Adium

Contributing Code

Once you have checked out the Adium source code, you can fix bugs or implement features and then submit your changes for inclusion in Adium. Email the development mailing list or the Patch Master if you have any questions.

Finding a bug or a feature request to work on

If you fix or implement a ticket, you should document this on the relevant ticket. If you fix a bug which is not listed, please create a ticket.

Committing

First of all, you should commit your changes to your own repository.

  1. From the Terminal, change to the Adium folder. If it is in your home directory, this would be:
    cd ~/adium
    
  2. If you have created new files, you should do:
    hg add firstnewfile secondnewfile ...
    
  3. Please be sure your patch has been thoroughly tested and conforms to the Adium coding style guidelines.
    → You can contact the current Patch Master for help and advice.
  4. Additionally, please make sure your full name is in Copyright.txt as part of your patch. It helps us keep track of people that have contributed to Adium and credits you for your contribution.
  5. Make sure you have created the Mercurial configuration file ~/.hgrc with your email and real name (these will be shown publicly). See the Mercurial documentation for more information about how to do that.
  6. Commit your changes:
    hg commit
    
    You will need to enter a commit message. Please give a brief summary in the first line, and then describe the change more fully in subsequent lines (after at least one hard line break).

Ways to contribute

Broadly, there are two ways to send a patch to us. One is to go through Bitbucket, creating your own fork and then letting us know that we should pull from it. This is a great method if you have multiple changes or a longer term project. The other is to create a patch file (or diff) and submit that file. Either way, you should use an existing ticket or create a new one related to your code. See below for details.

Bitbucket

This is probably the simplest way to get started.

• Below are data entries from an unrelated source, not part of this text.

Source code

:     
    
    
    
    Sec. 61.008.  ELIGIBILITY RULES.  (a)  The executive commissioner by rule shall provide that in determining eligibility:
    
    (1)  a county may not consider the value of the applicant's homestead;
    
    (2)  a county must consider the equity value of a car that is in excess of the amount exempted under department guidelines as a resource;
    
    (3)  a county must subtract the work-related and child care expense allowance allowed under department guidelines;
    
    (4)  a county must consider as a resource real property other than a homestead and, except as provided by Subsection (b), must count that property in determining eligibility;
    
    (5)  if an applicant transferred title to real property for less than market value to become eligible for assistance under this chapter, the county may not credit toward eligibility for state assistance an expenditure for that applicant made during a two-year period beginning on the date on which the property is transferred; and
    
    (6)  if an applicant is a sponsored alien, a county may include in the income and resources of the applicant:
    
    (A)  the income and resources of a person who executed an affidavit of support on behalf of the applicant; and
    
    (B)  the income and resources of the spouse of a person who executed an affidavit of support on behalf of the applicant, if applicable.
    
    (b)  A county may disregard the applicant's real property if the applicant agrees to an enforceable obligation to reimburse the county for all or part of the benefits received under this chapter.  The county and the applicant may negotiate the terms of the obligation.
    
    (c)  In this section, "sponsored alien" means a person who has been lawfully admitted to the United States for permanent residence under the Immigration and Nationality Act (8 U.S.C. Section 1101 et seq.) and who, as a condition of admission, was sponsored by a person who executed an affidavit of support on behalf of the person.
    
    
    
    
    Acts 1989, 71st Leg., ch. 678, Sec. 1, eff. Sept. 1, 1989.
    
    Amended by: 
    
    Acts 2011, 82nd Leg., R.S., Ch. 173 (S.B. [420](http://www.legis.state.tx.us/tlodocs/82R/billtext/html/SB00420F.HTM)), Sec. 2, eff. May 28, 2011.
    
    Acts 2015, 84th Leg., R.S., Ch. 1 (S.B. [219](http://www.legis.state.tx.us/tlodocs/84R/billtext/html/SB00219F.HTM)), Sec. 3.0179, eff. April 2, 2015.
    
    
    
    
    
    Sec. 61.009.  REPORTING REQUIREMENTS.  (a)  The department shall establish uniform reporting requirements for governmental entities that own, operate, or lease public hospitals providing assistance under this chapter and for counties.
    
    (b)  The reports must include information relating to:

However, it requires you to know a bit about Mercurial, and to have a Bitbucket account.

  1. Go to Adium's page on bitbucket.
  2. Choose the appropriate repository (depending on which version of Adium you want to hack on)
  3. While signed in to Bitbucket, click the "Fork" button.
  4. Follow the instructions on Bitbucket to create the fork.
  5. Once the fork is created, you can push your changes from your local repository to Bitbucket. Make sure you have committed your changes, and then use the command: hg push to do this. More information is available on the Bitbucket website.

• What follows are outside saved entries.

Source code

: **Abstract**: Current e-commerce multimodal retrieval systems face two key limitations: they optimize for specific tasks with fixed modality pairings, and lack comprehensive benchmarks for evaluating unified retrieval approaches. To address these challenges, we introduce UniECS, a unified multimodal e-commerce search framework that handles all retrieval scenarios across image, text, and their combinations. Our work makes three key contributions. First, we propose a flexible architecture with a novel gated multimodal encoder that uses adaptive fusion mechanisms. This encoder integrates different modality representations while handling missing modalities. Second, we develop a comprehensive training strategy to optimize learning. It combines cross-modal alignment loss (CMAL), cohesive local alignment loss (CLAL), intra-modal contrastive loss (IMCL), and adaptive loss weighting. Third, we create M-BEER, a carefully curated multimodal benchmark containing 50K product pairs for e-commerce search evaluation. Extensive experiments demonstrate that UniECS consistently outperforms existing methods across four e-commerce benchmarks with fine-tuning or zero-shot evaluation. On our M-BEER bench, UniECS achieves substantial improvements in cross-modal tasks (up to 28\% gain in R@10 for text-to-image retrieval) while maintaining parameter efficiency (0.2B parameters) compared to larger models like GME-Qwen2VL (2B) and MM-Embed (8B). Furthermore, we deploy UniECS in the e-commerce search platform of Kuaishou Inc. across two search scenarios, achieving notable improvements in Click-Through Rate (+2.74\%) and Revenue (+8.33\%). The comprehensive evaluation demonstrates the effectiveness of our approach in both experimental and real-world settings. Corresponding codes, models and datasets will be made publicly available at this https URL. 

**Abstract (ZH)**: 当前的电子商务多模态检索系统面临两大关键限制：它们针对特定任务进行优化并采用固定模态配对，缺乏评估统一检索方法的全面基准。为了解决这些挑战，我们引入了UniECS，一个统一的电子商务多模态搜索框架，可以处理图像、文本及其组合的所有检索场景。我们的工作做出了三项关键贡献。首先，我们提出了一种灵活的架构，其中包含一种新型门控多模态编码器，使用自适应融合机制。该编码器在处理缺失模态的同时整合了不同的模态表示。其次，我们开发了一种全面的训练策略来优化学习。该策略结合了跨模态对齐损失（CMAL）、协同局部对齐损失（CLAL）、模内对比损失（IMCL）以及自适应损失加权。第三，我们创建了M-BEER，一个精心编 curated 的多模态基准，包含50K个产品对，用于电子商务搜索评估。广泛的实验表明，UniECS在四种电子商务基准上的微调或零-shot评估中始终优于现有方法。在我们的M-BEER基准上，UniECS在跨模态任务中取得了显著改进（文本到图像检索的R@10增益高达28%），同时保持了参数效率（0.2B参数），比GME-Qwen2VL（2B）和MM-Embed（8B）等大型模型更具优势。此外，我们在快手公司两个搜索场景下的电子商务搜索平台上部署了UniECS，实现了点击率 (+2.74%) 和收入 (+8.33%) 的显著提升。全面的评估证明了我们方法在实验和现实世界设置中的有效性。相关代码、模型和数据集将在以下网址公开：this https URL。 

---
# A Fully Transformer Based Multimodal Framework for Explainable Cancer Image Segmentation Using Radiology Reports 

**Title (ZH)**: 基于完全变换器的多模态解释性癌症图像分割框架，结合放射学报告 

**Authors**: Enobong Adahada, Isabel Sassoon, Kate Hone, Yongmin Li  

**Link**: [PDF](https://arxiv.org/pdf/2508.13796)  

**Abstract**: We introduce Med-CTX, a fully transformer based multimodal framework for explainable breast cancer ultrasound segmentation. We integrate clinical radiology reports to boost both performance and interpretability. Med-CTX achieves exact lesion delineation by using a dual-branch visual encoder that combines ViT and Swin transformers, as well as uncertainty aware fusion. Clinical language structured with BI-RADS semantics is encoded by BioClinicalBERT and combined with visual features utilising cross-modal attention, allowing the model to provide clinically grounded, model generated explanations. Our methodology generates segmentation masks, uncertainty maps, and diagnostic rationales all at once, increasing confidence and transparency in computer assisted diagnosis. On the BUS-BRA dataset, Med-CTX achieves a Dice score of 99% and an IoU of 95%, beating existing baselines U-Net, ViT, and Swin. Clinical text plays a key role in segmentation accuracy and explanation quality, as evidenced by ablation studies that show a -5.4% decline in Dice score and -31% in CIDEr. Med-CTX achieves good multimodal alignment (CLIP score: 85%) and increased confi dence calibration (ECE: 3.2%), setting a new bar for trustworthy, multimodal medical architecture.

When noting in the ticket that you've written a fix or improvement, provide a link to your Bitbucket fork.

Mercurial Bundles

It is also possible to instruct Mercurial to create a self-contained archive of your changes. make sure you have committed your changes and use the hg bundle command. To make sure you only bundle your own changesets, do:

  1. Make sure you have committed your changes.
  2. Use the following command to create your bundle:
    hg bundle MyBundle.hgbundle https://hg.adium.im/adium
    
    Or, if you are working on adium-1.4:
    hg bundle MyBundle.hgbundle https://hg.adium.im/adium-1.4
    

Now, go to the ticket you've created or found. You'll need to Register (if you don't have a Trac account) and Login. You can then click Attach File to attach your bundle. Add a comment detailing your patch, and set the Patch field of your trac ticket to "Initially included".

Creating and submitting a patch file

Probably the most complicated method, but a safe fallback if none of the others work for whatever reason.

  1. Make sure you have committed your changes.
  2. Export the patch:
    hg export --git tip > myPatch.diff
    
    where myPatch is a name for your patch. This will create a patch file from the commit you just created.

Also in this case, go to the ticket you've created or found. You'll need to Register (if you don't have a Trac account) and Login. You can then click Attach File to attach your diff. Add a comment detailing your patch, and set the Patch field of your trac ticket to "Initially included".

Other options to submit your changes

Own hosted Mercurial repository

It is also possible to host your own Mercurial repository that is a clone of Adium's. The instructions are a bit much to detail here, but there's more information on the Mercurial wiki.

Patch Queues

It is also possible to create and host Patch Queues with Mercurial's mq extension, both on Bitbucket and on your own servers. Again, more information is on the Mercurial wiki.